Copy the entries below word for word, omitting the pictures from your answer.

--- LISTED RECORDS ---

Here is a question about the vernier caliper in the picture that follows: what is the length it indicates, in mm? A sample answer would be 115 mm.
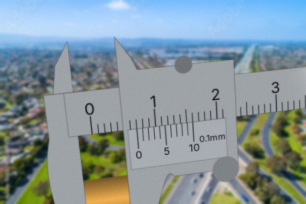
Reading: 7.0 mm
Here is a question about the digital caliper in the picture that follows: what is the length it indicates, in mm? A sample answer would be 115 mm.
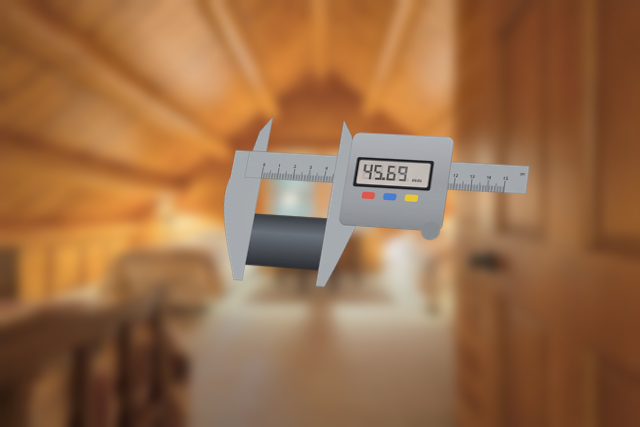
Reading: 45.69 mm
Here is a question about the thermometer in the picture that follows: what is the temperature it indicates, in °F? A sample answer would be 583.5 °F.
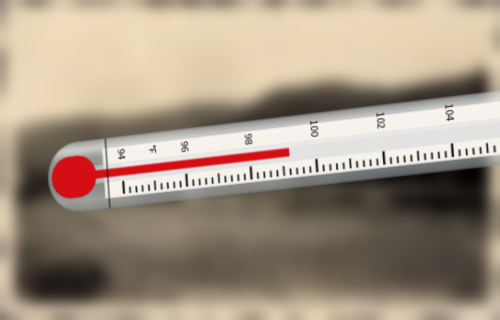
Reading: 99.2 °F
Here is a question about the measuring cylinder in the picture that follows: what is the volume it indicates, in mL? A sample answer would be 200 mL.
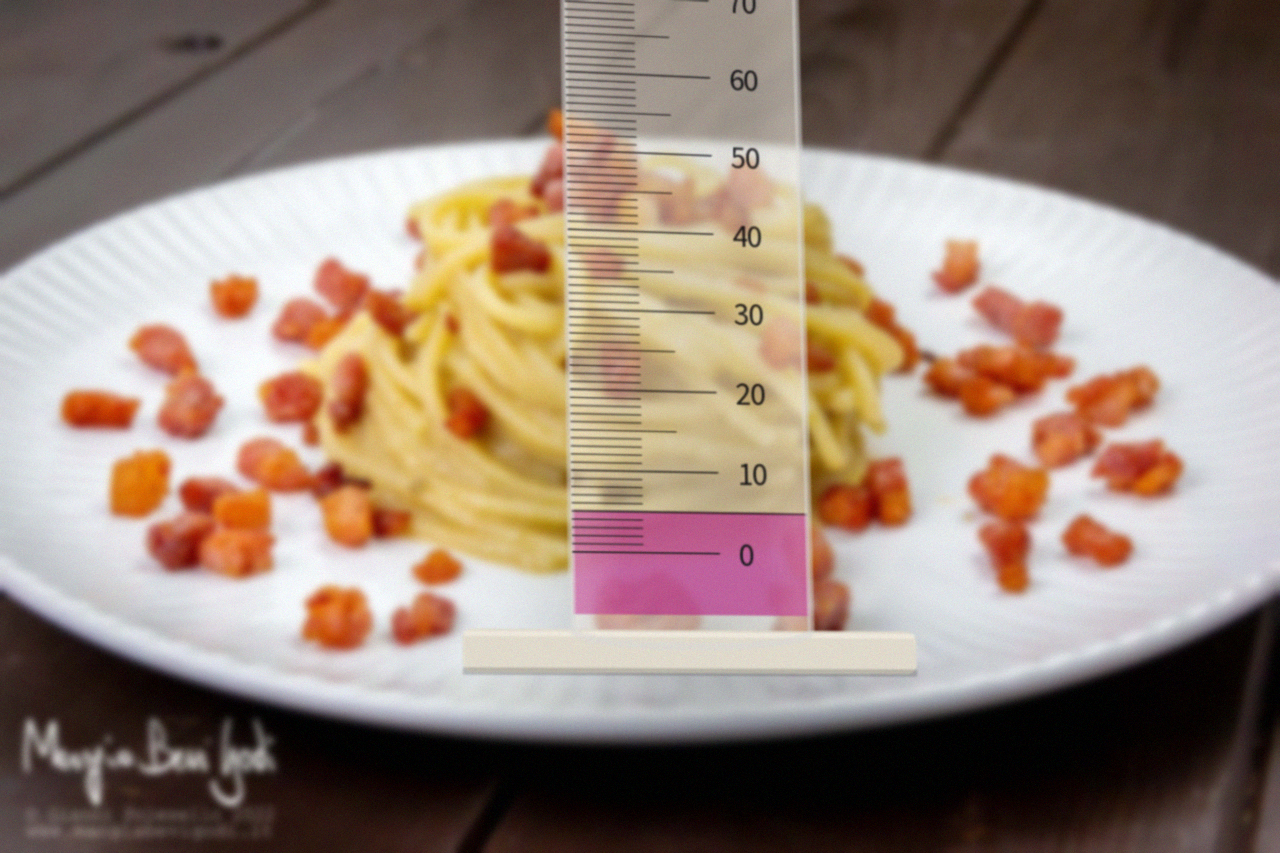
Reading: 5 mL
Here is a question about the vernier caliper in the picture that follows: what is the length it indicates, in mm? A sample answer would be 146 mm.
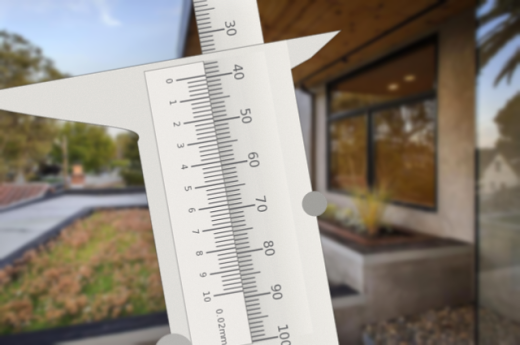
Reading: 39.5 mm
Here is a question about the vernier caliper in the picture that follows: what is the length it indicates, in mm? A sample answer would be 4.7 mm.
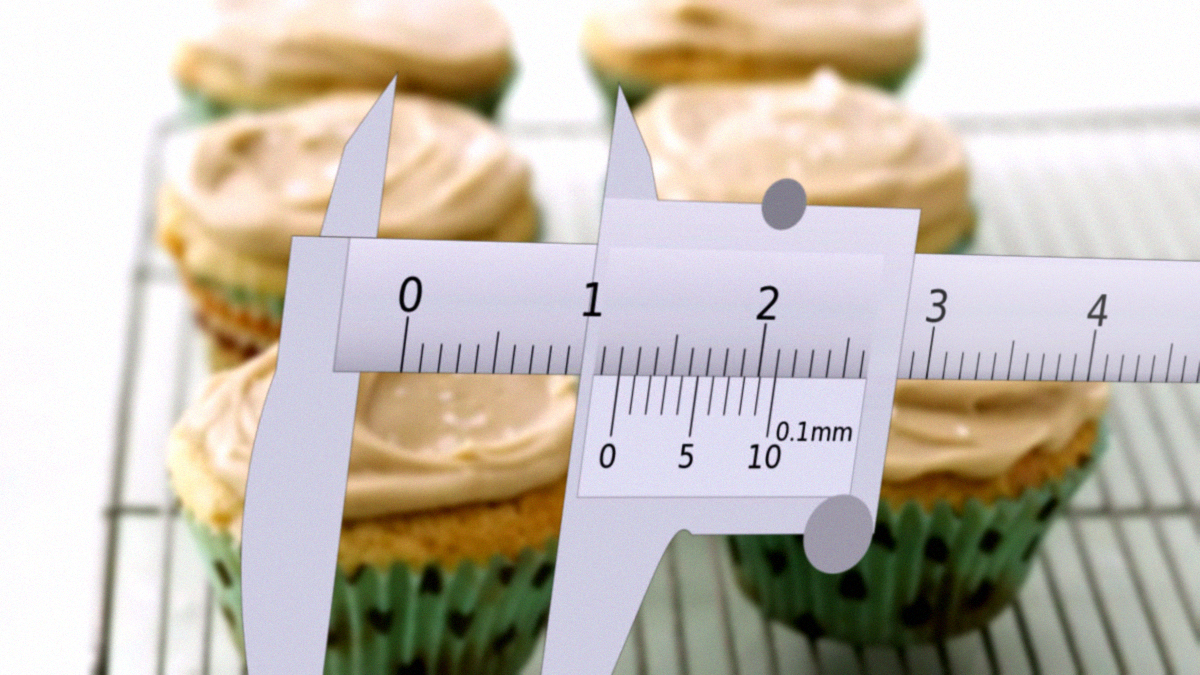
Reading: 12.0 mm
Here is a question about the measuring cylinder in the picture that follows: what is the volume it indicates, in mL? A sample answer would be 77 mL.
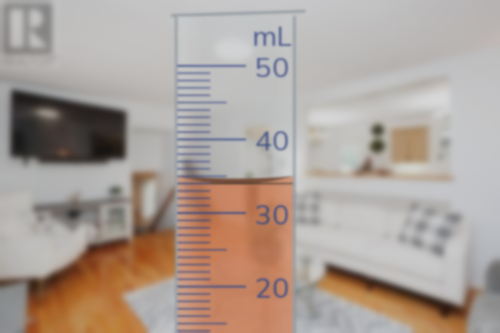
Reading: 34 mL
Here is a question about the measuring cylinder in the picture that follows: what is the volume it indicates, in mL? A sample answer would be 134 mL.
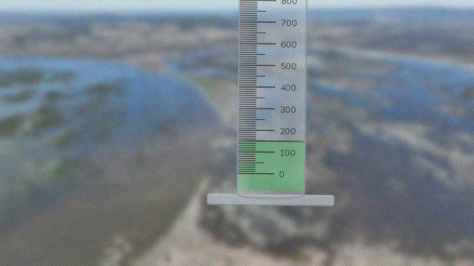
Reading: 150 mL
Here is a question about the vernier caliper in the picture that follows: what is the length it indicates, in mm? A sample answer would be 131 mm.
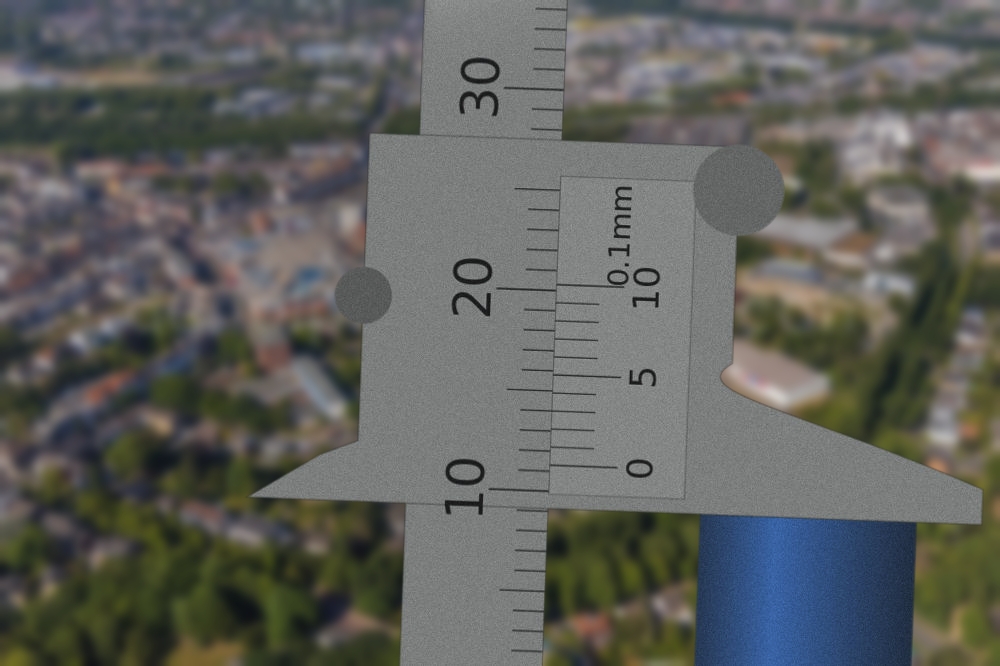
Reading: 11.3 mm
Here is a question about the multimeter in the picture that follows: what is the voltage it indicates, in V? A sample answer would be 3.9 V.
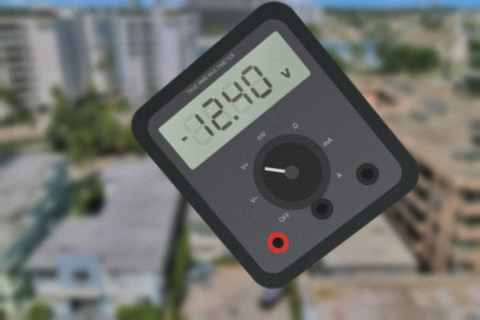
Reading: -12.40 V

---

▶ _ANSWER TO THE EXERCISE_
Here is a question about the vernier caliper in the picture that follows: what is the length it indicates, in mm? A sample answer would be 115 mm.
Reading: 7.0 mm
Here is a question about the digital caliper in the picture that follows: what is the length it indicates, in mm? A sample answer would be 115 mm.
Reading: 45.69 mm
Here is a question about the thermometer in the picture that follows: what is the temperature it indicates, in °F? A sample answer would be 583.5 °F.
Reading: 99.2 °F
Here is a question about the measuring cylinder in the picture that follows: what is the volume it indicates, in mL? A sample answer would be 200 mL.
Reading: 5 mL
Here is a question about the vernier caliper in the picture that follows: what is the length it indicates, in mm? A sample answer would be 146 mm.
Reading: 39.5 mm
Here is a question about the vernier caliper in the picture that follows: what is the length it indicates, in mm? A sample answer would be 4.7 mm.
Reading: 12.0 mm
Here is a question about the measuring cylinder in the picture that follows: what is the volume it indicates, in mL? A sample answer would be 77 mL.
Reading: 34 mL
Here is a question about the measuring cylinder in the picture that follows: what is the volume it indicates, in mL? A sample answer would be 134 mL.
Reading: 150 mL
Here is a question about the vernier caliper in the picture that follows: what is the length it indicates, in mm? A sample answer would be 131 mm.
Reading: 11.3 mm
Here is a question about the multimeter in the picture that follows: what is the voltage it indicates, in V? A sample answer would be 3.9 V.
Reading: -12.40 V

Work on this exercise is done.